The Gold market remained inactive producing rather muted price variations in the past days, as traders prepare for an exciting week ahead. As we move into the final weeks of the current year, traders maybe in the lookout for special events or releases to place orders. In this report we will detail the most important fundamental updates currently driving Gold’s price from our perspective, while we will be ending with a brief technical analysis pointing out levels and possible scenarios. With this outlook we aim to provide assistance to traders following the Gold market.
The most active session within the past 7 days for the Gold market came on the 30th of November during the US morning. During the day, Jerome Powell’s speech struck a sensitive pressure point for the market in general, as volatility increased throughout the board. In this case, Gold’s price headed lower as the Fed Chair basically indicated through his testimony before the Committee of the U.S. Congress that despite some challenges that remain in the picture, the US economy continues to improve with references made specifically within the job market and spending. Issues that remain unresolved but could possibly subside as we move into the next year include the pandemic-related supply and demand imbalances, inflation and the most recent Omicron variant outbreak. Yet in a question after the opening testimony, the Fed Chair stated that due to the same prementioned circumstances backing a strong economy, it could be ”appropriate for the central bank to wrap up its QE program some months earlier”. That comment may have stood out for traders as even though the wide expectation was for the bank to tapper its QE program earlier, it could be now partially confirmed. Yet, J Powell stated that the FOMC meeting coming up during the next week from the 14th to the 15th maybe a rather decisive one for the future plans of the FED thus we expect all eyes to be fixed on that event.
The greenback has been on the rise in the past daily sessions not allowing for Gold to break out of the sideways motion that has formed recently. The dollar may be supported by the unemployment rate that fell from 4.6% to 4.2% during the November NFP report released last Friday. On the other hand, the considerably lower NFP figure may have sent mixed signals to the market once again limiting Gold’s movement.

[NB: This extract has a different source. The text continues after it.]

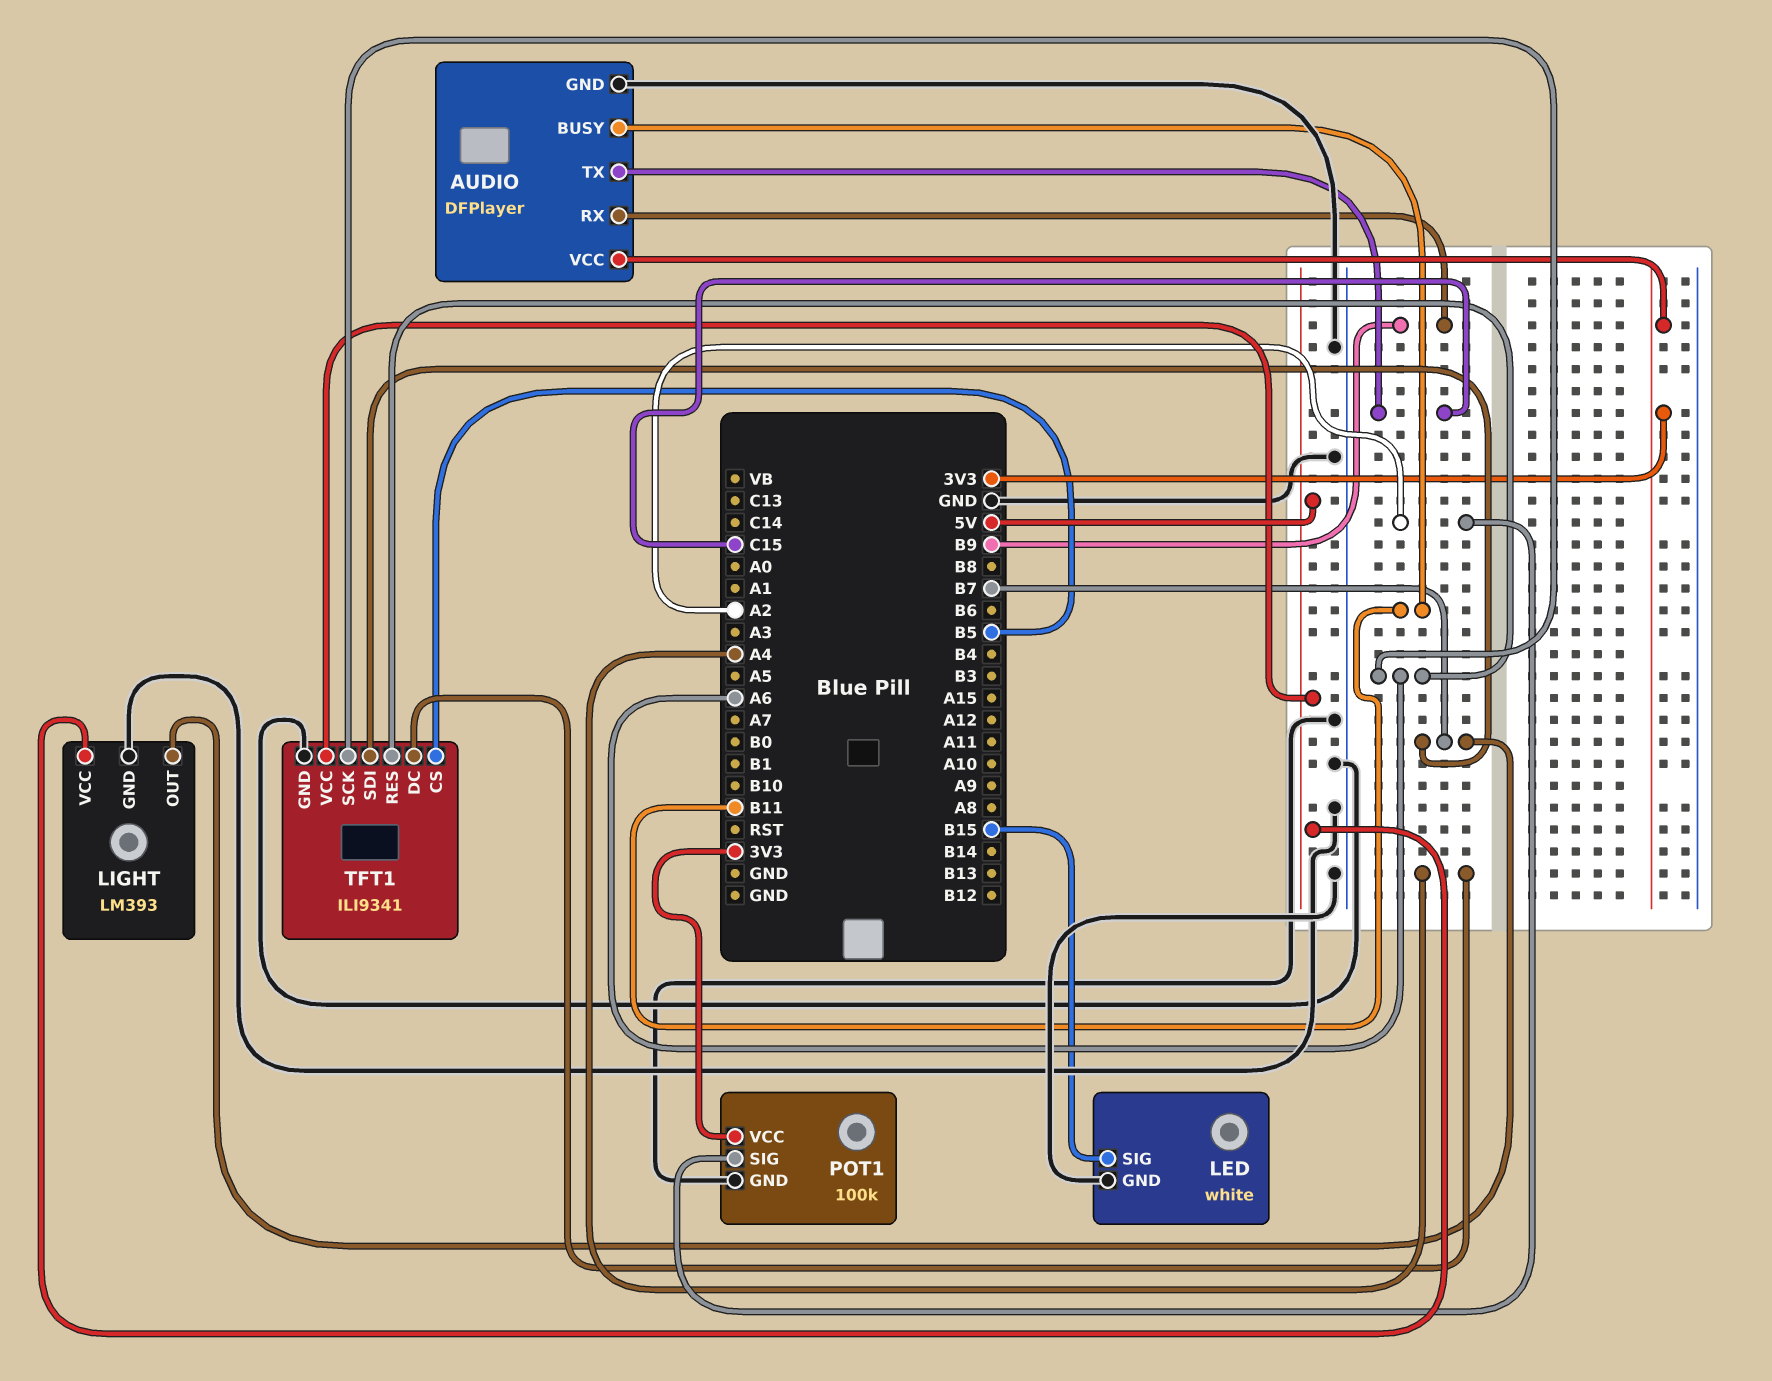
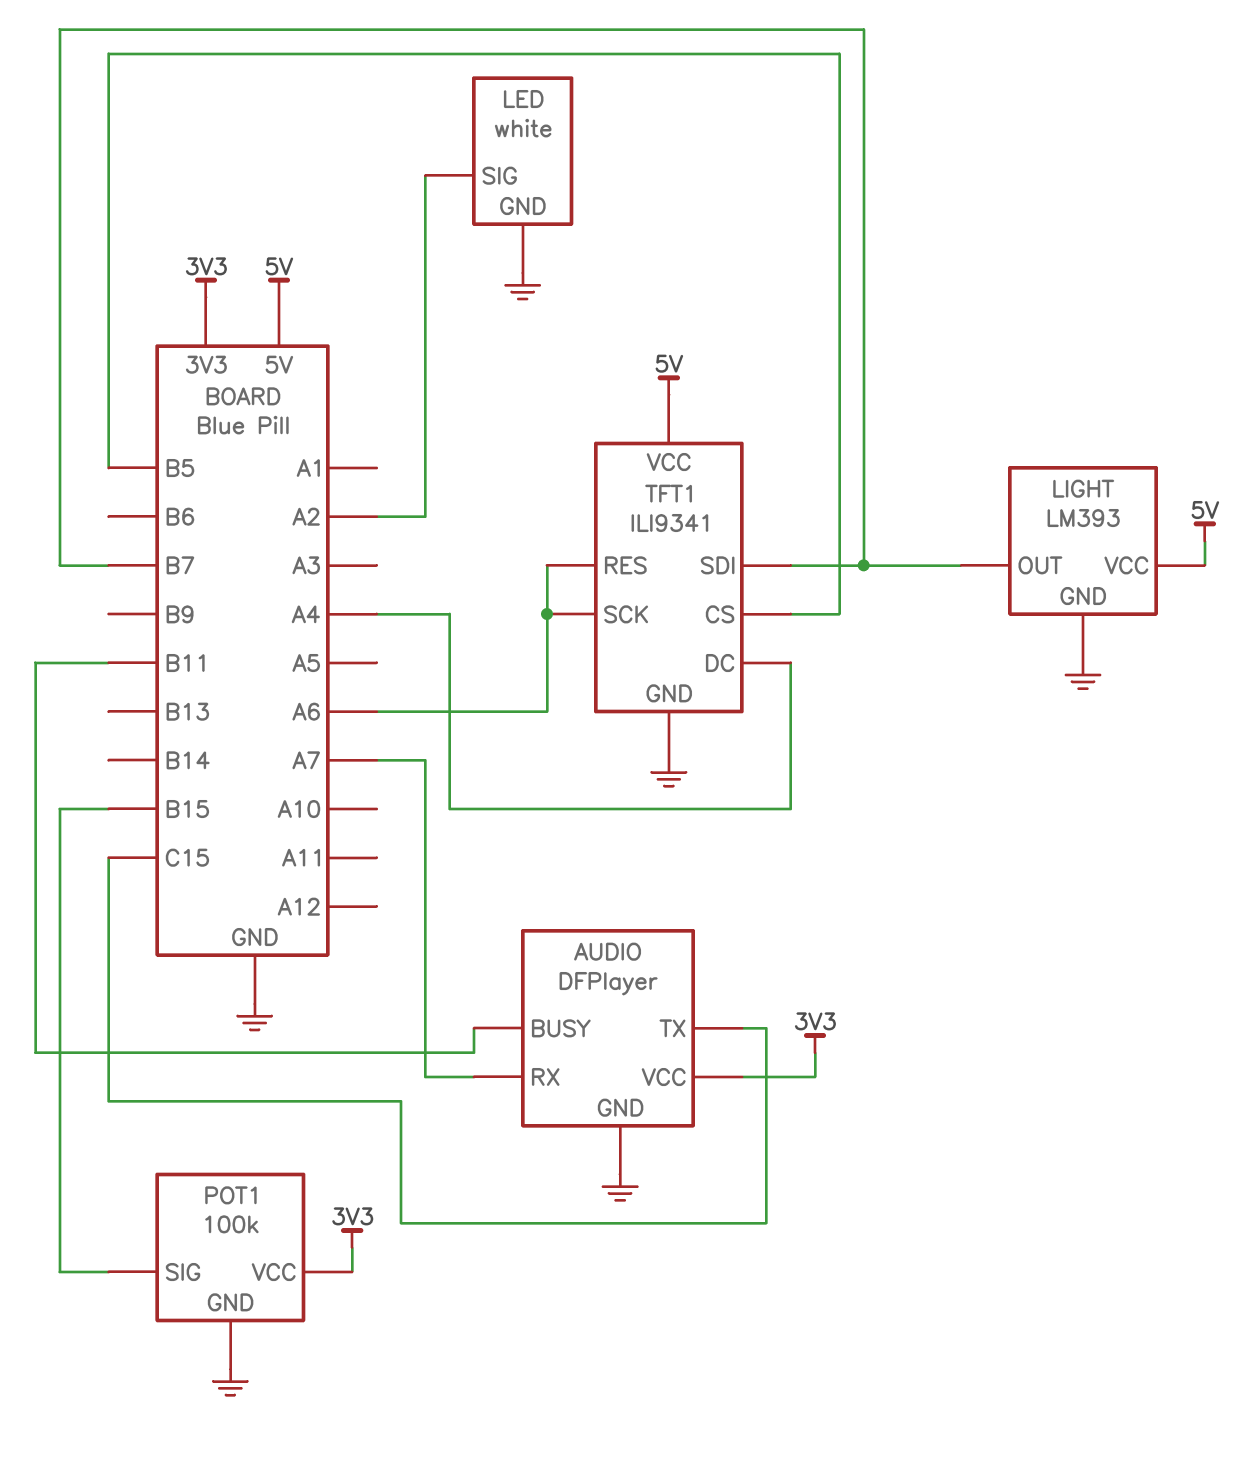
AUDIO pin RX: B9 -> A7
LED pin SIG: B15 -> A2
POT1 pin SIG: A2 -> B15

As a closure US economic releases in the following days could act as a setup for Gold traders to engage the market and place orders, possibly uplifting volatility as opposed to the previous days. On the 9th of December we get the weekly Initial Jobless Claims figure which had broken decade records at its lowest grounds in November and still remains a strong indicator for the economy. On the 10th of December, we get the crucial and much referred to US inflation data for November. Gold has been traditionally related to inflation as a tool to overcome higher prices. If the monthly and yearly CPI rates rise we could see Gold’s price rising simultaneously. On the other hand, mixed signals can create strong temporary market waves possibly moving Gold’s price in different directions. On the same day we get the Preliminary University of Michigan Consumer Sentiment for December which can also move Gold’s price substantially. Crossing into the next week we get the FOMC meeting from the 14th to the 15th of December and as noted this event can rock the market.
XAU/USD H4 Timeframe
Technically, Gold has been moving in red territory for the past 3 consecutive weeks and continues to be down in the current. At the moment Gold is trading between the (R1) 1795 resistance and the (S1) 1765 support and seems to have stabilized in the most recent 4 hour sessions. At the moment the condensed price action has formed a triangle noted with yellow on our chart, which may imply that the traders may be patient with their orders. A break outside of the triangle seems imminent and depending on which line of the triangle is breached the momentum may follow accordingly. Higher the (R2) 1815 resistance is a level last approached on the 26th of November where the price action peaked. Our final resistance for this analysis stands at the (R3) 1845 line and can be reached if a notable buying interest takes place. Our first support level is the (S1) 1765 which was tested several times in the first days of December and in early November making it a very possible stop in a bearish momentum. Lower than that the (S2) 1745 support remains intact and can be tested in an extensive selling trendline. Yet the final level to the downside for this analysis remains the (S3) 1725 support which was the lowest line Gold has tested since late September. The RSI indicator below our chart remains stable nearby 50 displaying the sideway motion taking place at the moment.